Question link : https://atcoder.jp/contests/abc175/tasks/abc175_f and My Solution link : https://atcoder.jp/contests/abc175/submissions/15984070
Solution reference of int65536 (rank 1 in contest): https://atcoder.jp/contests/abc175/submissions/15936454
I did some sort of similar approach but instead of applying Dijkstra's algorithm to find the shortest path where state is defined using (prefix & suffix), I tried to use recursive dp approach with memoization (seemed intuitive to me).
I manage to pass almost all the cases but getting RE in 4 test cases. Can someone please help me where I might be going wrong with my solution?
Also can someone share an insight why every high rated coder intuitively thought of applying Dijkstra and not a recursive dp? Is there some property that I am missing? Can someone please help?
For reference : - tribute_to_Ukraine_2022 https://codeforces.com/blog/entry/81458?#comment-681148 and - galen_colin https://www.youtube.com/watch?v=HmbZiI0rAk4
My Solution :
#include<bits/stdc++.h>
using namespace std;
#define LL long long
const int MOD = 1e9 + 7;
const LL INF = 1e18 + 9;
const int MX = 1e5 + 5;
int n;
vector<string> inp;
vector<LL> cost;
bool isPalindrome(string s) {
int l = s.size();
for(int i=0;i<l;i++) {
if(s[i] != s[l-1-i])
return false;
}
return true;
}
vector<string> getNextState(string s1, string s2) {
vector<string> ret;
int l1 = s1.size();
int l2 = s2.size();
int l = min(l1,l2);
for(int i=0;i<l;i++) {
if(s1[i] != s2[l2-1-i]) {
return ret;
}
}
if(l1 == l2) {
ret.push_back("");
ret.push_back("");
}
else if(l1 > l2) {
string tmp = s1.substr(l2);
ret.push_back(tmp);
ret.push_back("");
}
else {
string tmp = s2.substr(0, l2-l1);
ret.push_back("");
ret.push_back(tmp);
}
return ret;
}
map<pair<string, string>, LL > cache;
LL solve(string pre, string suff) {
if(isPalindrome(pre + suff)) {
return 0;
}
if(cache.find({pre,suff}) != cache.end()) {
return cache[{pre,suff}];
}
LL ret = INF;
for(int i=0;i<n;i++) {
vector<string> cand;
if(pre.size() > 0) {
cand = getNextState(pre, inp[i]);
} else {
cand = getNextState(inp[i], suff);
}
if(cand.size() == 0) {
continue;
}
ret = min(ret, cost[i] + solve(cand[0], cand[1]));
}
cache[{pre, suff}] = ret;
return ret;
}
int main() {
cin >> n;
inp.resize(n);
cost.resize(n);
for(int i=0;i<n;i++) {
cin >> inp[i] >> cost[i];
}
LL ans = INF;
for(int i=0;i<n;i++) {
ans = min(ans, cost[i] + solve(inp[i], ""));
}
if(ans == INF) {
cout << -1 << endl;
return 0;
}
cout << ans << endl;
return 0;
}
I am sorry, but why downvotes? Can someone please help me with my solution and in general the intuition behind the problem?

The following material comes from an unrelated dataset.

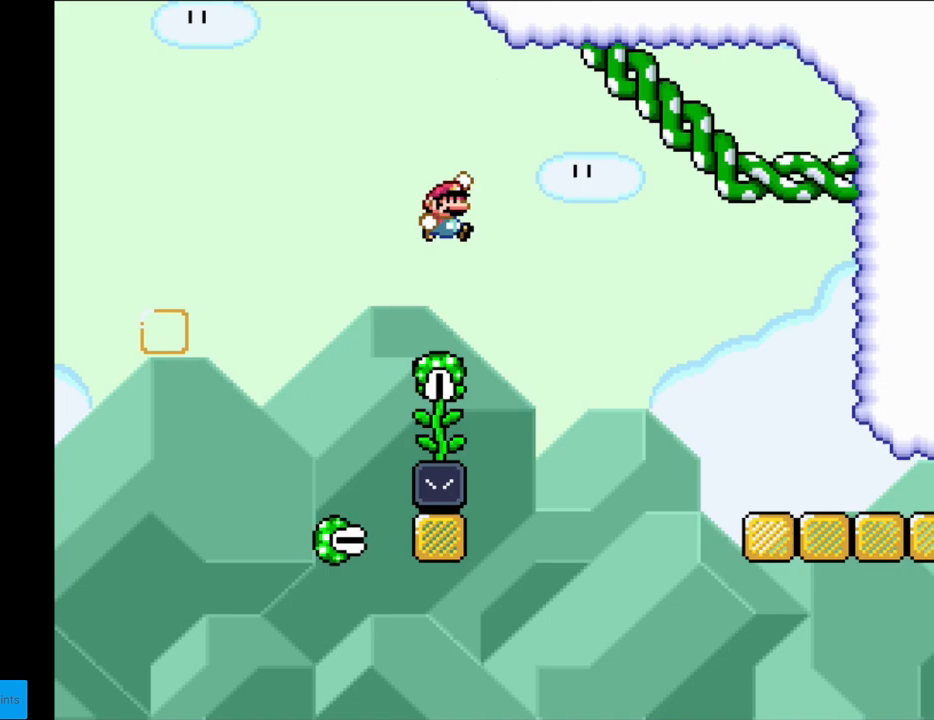
{"buttons": ["B", "Y", "DPAD_RIGHT"], "events": [[233, "B", "up"], [300, "B", "down"]]}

I guess the reason for downvotes is me not explaining my code. So, I'll explain it. I am using the same idea as mentioned by I_love_chickpea's solution (mentioned above). But instead of Dijkstra, I opted for recursive dp with memoization.
My Code Explanation : So I maintained a state (prefix, suffix). Now at any given point only one of it would be set and other would be empty. So wlog assume the current state is (some_prefix, ""). Now I transition to other state by adding some string at the end (i.e suffix) maintaining the palindromic condition. Now since possible values of some_prefix ~ 50 * 20C2 (total strings * total substrings of one string), it's feasible to do so.
Can someone please help me where I might be going wrong? I am not able to wrap my head around it.
Run this on the following test and see what happens:
Thank you so much! I understand the error, that is while solving for a particular state -> after certain steps it may get the same state and it's stuck in infinite recursion.
Btw if possible, perhaps can you explain (or share your intuition) what was the fundamental thing that I missed or rather how Dijkstra was useful (It's obvious via the example but just wanted to understand the thought process).
Since you mentioned me, I'll say that I chose dijkstra because it seemed like the shortest path to AC — ok, enough of that — that is, it was the simplest option to write code for. With DP, there's the potential of worrying about cycles in states, as you just saw (with a cycle, there's also no logical choice of which element to compute first, and if you choose wrong you'll get WA). But with dijkstra, all you have to do is create the transition graph (which you would do anyway with DP) and run the algorithm.
Sure, maybe it creates an extra log factor, but there are such a small number of edges anyway that it doesn't matter.